HDP Eş Genel Başkanı Selahattin Demirtaş’ın tecritte tutulduğu, bunun bir işkence olduğu savunuldu.

Fotoğraflar: DHA
Dokunulmazlıklarının kaldırılmasının ardından evinde gözaltına alınıp ardından tutuklanan Demirtaş, 4 Kasım günü Diyarbakır’dan Edirne’ye getirilerek F Tipi Yüksek Güvenlikli Kapalı Cezaevi’ne konulmuştu.
Demirtaş’tan iki gün sonra tutuklanan Hakkari Milletvekili Zeydan da aynı cezaevine getirilerek, tek kişilik koğuşa alınmıştı. Demirtaş’ın Zeydan ile aynı koğuşta kalma isteği reddedilmişti.
‘Tecrit işkencedir’
Demirtaş ve Zeydan’ı bugün cezaevinde HDP Adana Milletvekili Meral Danış Beştaş, Muş Milletvekili Burcu Çelik Özkan ve Mardin Milletvekili Erol Dora, ziyaret etti.
Cezaevine girmeden önce açıklama yapan Meral Danış Beştaş, şunları söyledi: “Bugün milletvekilleri ve avukat arkadaşlarımız, Edirne il yönetimimize birlikte Eş Genel Başkanımız Selahattin Demirtaş’ın cezaevindeki koşullarıyla ilgili buradayız. Maalesef eş başkanımız hala Edirne F Tipi Cezaevi’nde, tek başına tecrit altında tutuluyor. Diğer Hakkari milletvekilimiz Abdullah Zeydan aynı cezaevinde olmasına rağmen ikisinin de birlikte kalma konusunda başvuru yaptığı konuda ret kararı verildi. Bu tümüyle mevzuata Avrupa İnsan Hakları Mahkemesi kararlarına aykırı bir durumdur. Tecrit bir işkencedir ve şu anda milletvekilimize ve eş genel başkanımıza açıkça, alenen işkence yapılmaktadır.”
‘Her anlamda tecrit uygulanıyor’
Beştaş, Demirtaş’ın yazdığı mektupların cezaevi yönetimince kısıtlandığını da belirterek şöyle konuştu: “Aslında üç konu hakkında başvurumuz vardı, bir tanesi de mektuplarla ilgili. Sayın Demirtaş’ın grup toplantısı konuşması bile verilmedi, sansür edilerek iki hafta sonra verildi. Yine Avrupa’daki parlamenterlere yönelik yazıları verilmedi. Gazetelerin röportaj istemlerine karşı vermiş olduğu yanıtlar verilmedi.
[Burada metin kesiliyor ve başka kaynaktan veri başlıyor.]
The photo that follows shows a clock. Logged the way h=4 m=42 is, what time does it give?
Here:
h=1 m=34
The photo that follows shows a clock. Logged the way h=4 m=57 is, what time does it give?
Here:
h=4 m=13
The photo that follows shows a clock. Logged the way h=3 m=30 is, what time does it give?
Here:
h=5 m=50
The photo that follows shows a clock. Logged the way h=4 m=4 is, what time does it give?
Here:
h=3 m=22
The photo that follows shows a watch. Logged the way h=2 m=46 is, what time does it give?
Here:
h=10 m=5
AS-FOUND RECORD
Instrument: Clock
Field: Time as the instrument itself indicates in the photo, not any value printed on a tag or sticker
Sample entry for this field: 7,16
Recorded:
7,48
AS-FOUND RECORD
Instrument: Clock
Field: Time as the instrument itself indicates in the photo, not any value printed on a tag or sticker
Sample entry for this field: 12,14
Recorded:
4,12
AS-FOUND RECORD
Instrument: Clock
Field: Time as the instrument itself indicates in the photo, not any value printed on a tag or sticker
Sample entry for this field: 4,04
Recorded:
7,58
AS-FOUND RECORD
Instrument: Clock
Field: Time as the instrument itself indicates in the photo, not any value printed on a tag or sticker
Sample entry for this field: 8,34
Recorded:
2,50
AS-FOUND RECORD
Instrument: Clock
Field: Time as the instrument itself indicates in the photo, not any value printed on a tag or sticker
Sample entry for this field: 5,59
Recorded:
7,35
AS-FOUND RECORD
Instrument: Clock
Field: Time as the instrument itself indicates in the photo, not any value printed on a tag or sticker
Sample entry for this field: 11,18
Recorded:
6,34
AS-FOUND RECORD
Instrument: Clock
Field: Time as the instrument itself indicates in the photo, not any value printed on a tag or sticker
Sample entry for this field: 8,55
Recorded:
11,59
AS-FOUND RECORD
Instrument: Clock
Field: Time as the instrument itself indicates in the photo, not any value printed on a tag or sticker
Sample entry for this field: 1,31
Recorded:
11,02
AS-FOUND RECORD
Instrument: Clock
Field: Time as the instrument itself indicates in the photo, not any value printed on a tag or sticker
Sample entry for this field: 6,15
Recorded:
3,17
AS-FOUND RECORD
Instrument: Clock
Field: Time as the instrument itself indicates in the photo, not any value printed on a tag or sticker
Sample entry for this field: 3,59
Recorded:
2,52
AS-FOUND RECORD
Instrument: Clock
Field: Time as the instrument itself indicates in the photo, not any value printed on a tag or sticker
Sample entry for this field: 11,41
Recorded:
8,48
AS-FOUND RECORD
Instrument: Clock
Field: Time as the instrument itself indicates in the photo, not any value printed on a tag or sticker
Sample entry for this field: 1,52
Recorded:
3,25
Yani her anlamda bir tecrit, kısıtlama ve hukuksuzluk uygulanıyor. Bunlar kabul edilebilir meseleler değil.”
Beştaş, sözlerini şöyle sürdürdü: “Türkiye’nin üçüncü büyük partisinin eş genel başkanının işkence altında tutulması, bu kadar kısıtlanması Türkiye’ye hiçbir yarar sağlamaz ve bun an önce bu yanlıştan dönülmesi gerekiyor.”